Electrophysiological evidence indicates that mu-opioid receptor activation within the VP diminishes GABAergic and DAergic inhibitory responses while enhancing glutamatergic excitatory responses. Electrical stimulation of the VTA resulted in DA release in the VP that was attenuated by microiontophoretic application of DAMGO into the VP (Mitrovic and Napier, 2002). The predominant effect of VTA stimulation was to decrease neuronal firing within the VP (Mitrovic and Napier, 2002). Electrical stimulation of the NAc resulted in GABAergic-mediated inhibition of neuronal firing within the VP, and this inhibition was reduced by microiontophoretic application of DAMGO into the VP (Napier and Mitrovic, 1999). Administration of DAMGO into the VP potentiated the ability of glutamate to elicit excitatory post-synaptic potentials in projection neurons, but did not appear to influence glutamate release from glutamatergic fibers from the amygdala or medial prefrontal cortex (Mitrovic and Napier, 1998). The present data would seem to indicate that at least some of these neurochemical alterations by mu-opioid receptor stimulation in the VP and VTA are relevant to the ability of heroin to modify the brain processes that underlie cocaine self-administration.
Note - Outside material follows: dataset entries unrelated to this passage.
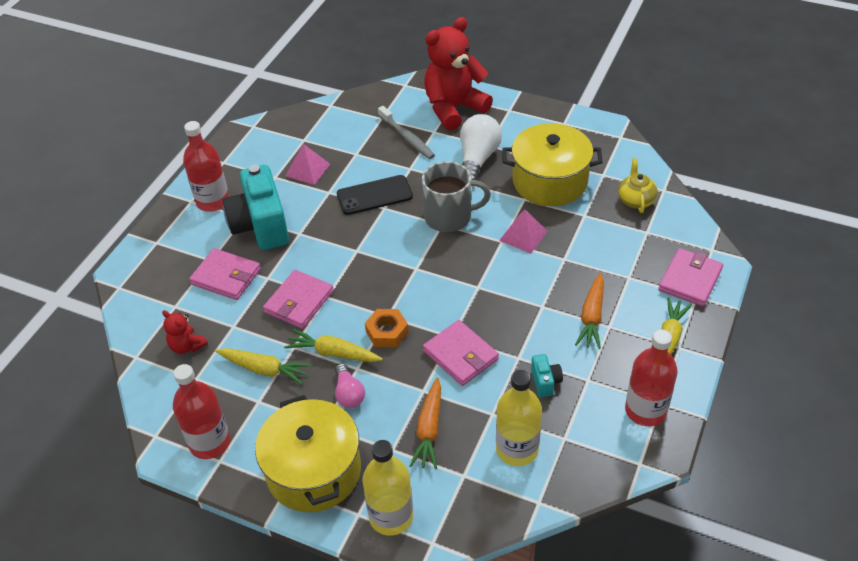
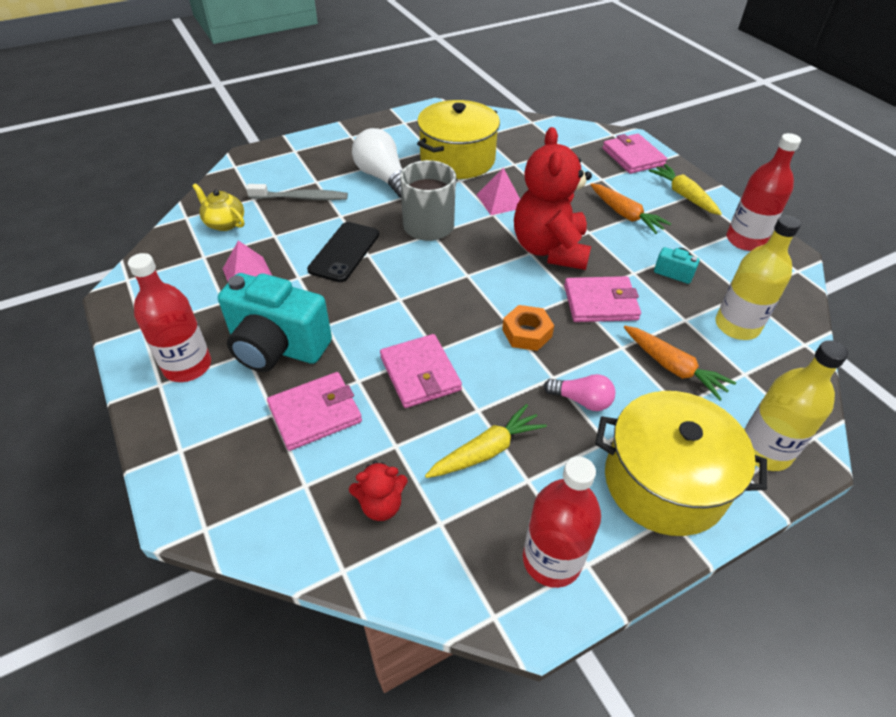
camera: 55 degrees left, 0 degrees up
yellow carrot [284,329,382,362] -> none
red teddy bear [424,17,493,131] -> red teddy bear moved to [514,127,592,270]
yellow teapot [618,158,658,213] -> yellow teapot moved to [192,183,244,231]

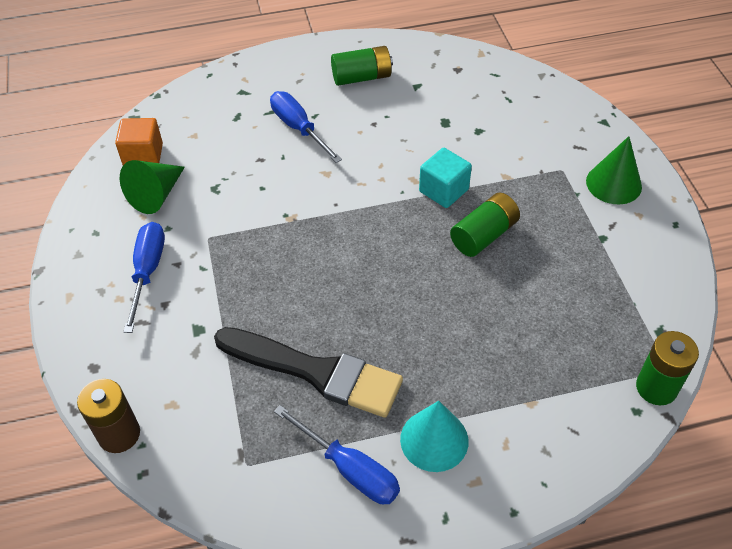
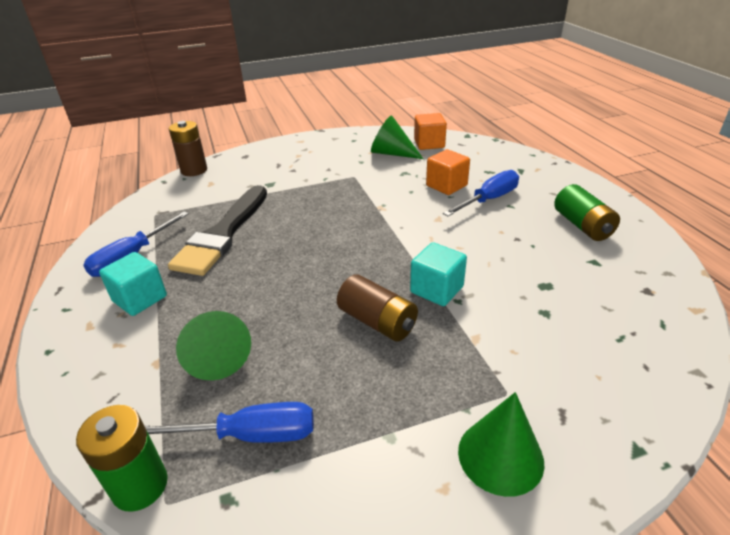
camera: 85 degrees right, 15 degrees down
blue screwdriver [124,222,165,333] -> blue screwdriver moved to [145,402,314,443]
turquoise cone [400,401,469,472] -> turquoise cube [99,252,167,316]
green battery [450,193,520,257] -> brown battery [337,274,418,342]
none -> green cone [176,311,251,380]
none -> orange cube [426,149,470,195]

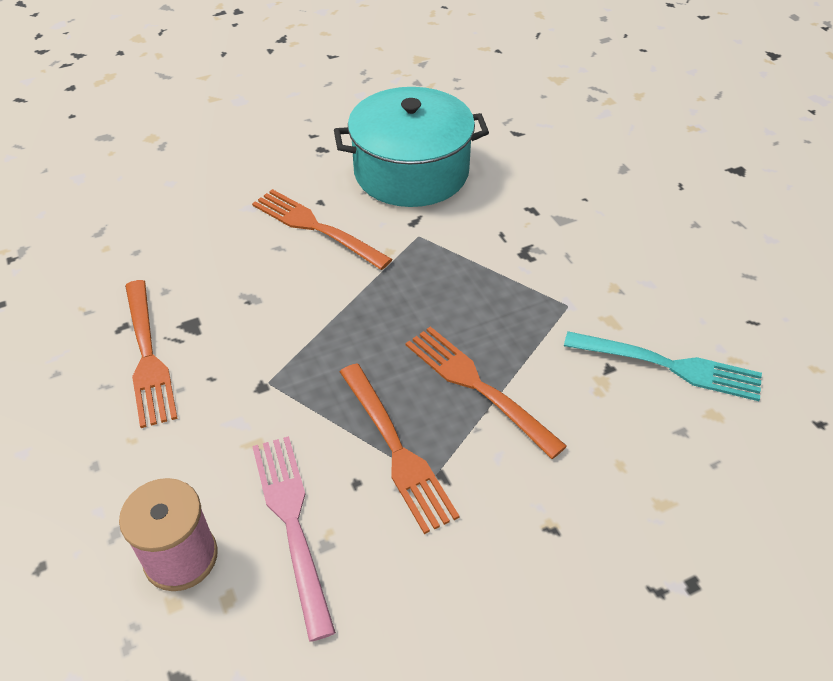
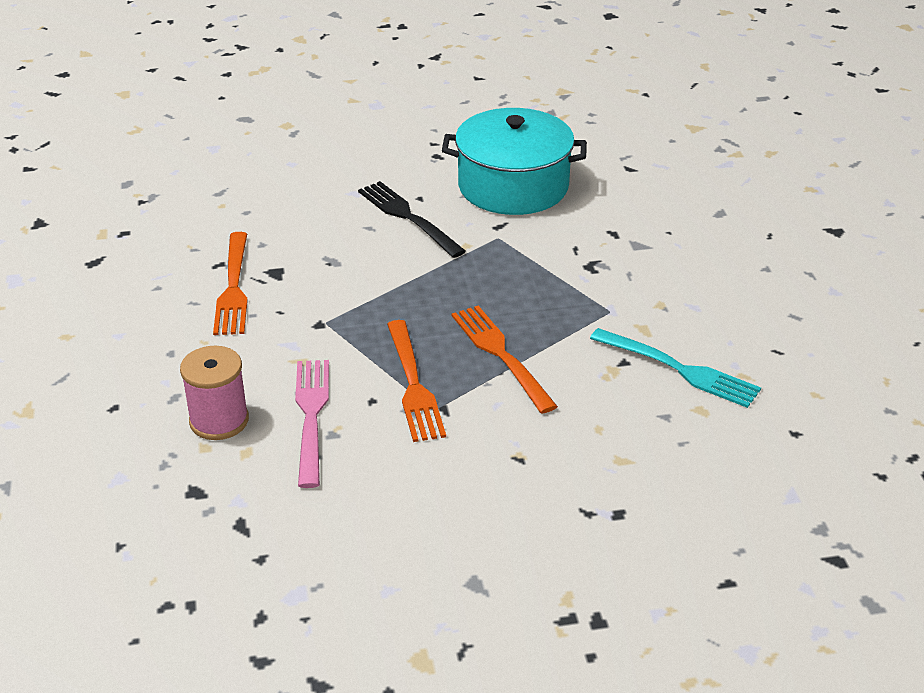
camera: 15 degrees right, 10 degrees down
orange fork [252,189,392,270] -> black fork [358,181,466,258]

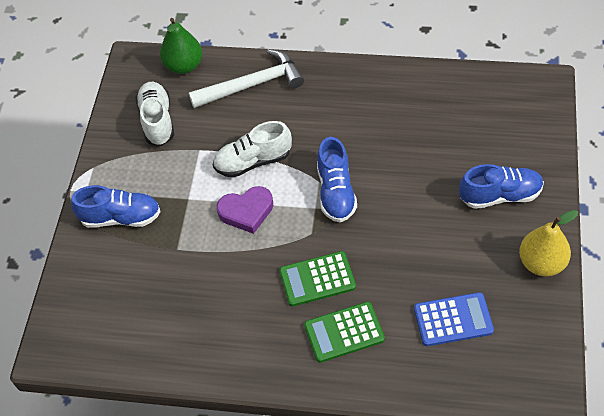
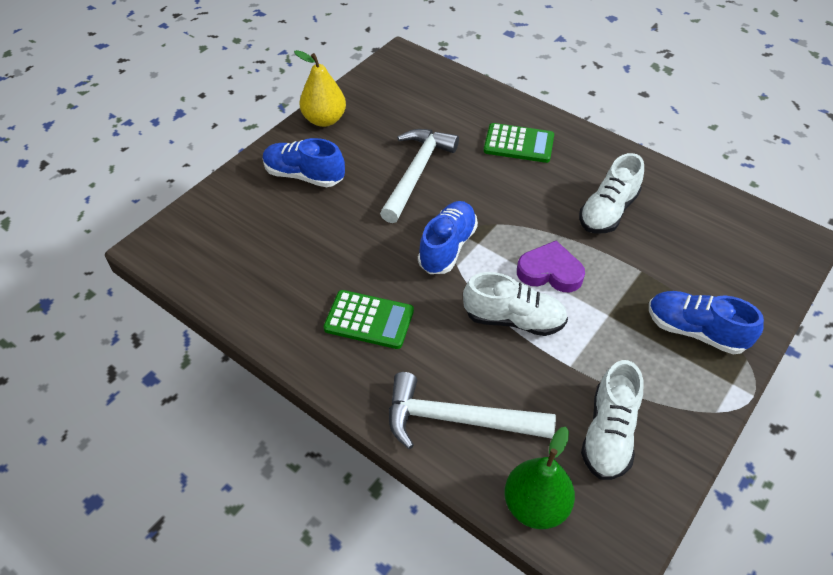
camera: 155 degrees left, 5 degrees down
green calculator [279,251,356,307] -> green calculator moved to [324,290,414,349]
blue calculator [414,292,494,346] -> none
none -> white hammer [380,129,459,223]
none -> white shoe [579,153,644,234]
In conclusion, mu-opioid receptors in the VP or VTA appear to be necessary for the ability of heroin to alter cocaine self-administration. We hypothesize that heroin alters cocaine reinforcement with co-self-administration by inhibiting GABAergic projection neurons from the NAc to the VP through mu-opioid receptors in the VP and local GABAergic interneurons in the VTA. Previous findings indicating that diminished mu-opioid receptor activation in the VP is correlated with a negative affective state strengthens the notion that this receptor population is pertinent for the study of reinforcement mechanisms (Zubieta et al, 2003). Future studies using DAergic, GABAergic, or glutamatergic antagonists or assessment of these neurotransmitter levels in the VP or VTA by microdialysis during cocaine/heroin self-administration could assist in understanding the relevant mechanisms related to mu-opioid receptor activation in these regions and reinforcement resulting from cocaine/heroin combinations.
ACKNOWLEDGEMENTS
The conduct of this experiment was consistent with the ethical standards outlined in Principles of laboratory animal care (NIH publication No. 80-23, revised 1996). This research was supported by Grants from the National Institute on Drug Abuse: DA 12498, DA 06634, DA 03628, and DA00114 (to JES) and from the National Institute on Neurodegenerative Disorders and Stroke: NS38231 (to TJM).
DISCLOSURE/CONFLICT OF INTEREST
The authors declare that, except for income received from their primary employer, no financial support or compensation has been received from any individual or corporate entity over the past 3 years for research or professional service and there are no personal financial holdings that could be perceived as constituting a potential conflict of interest.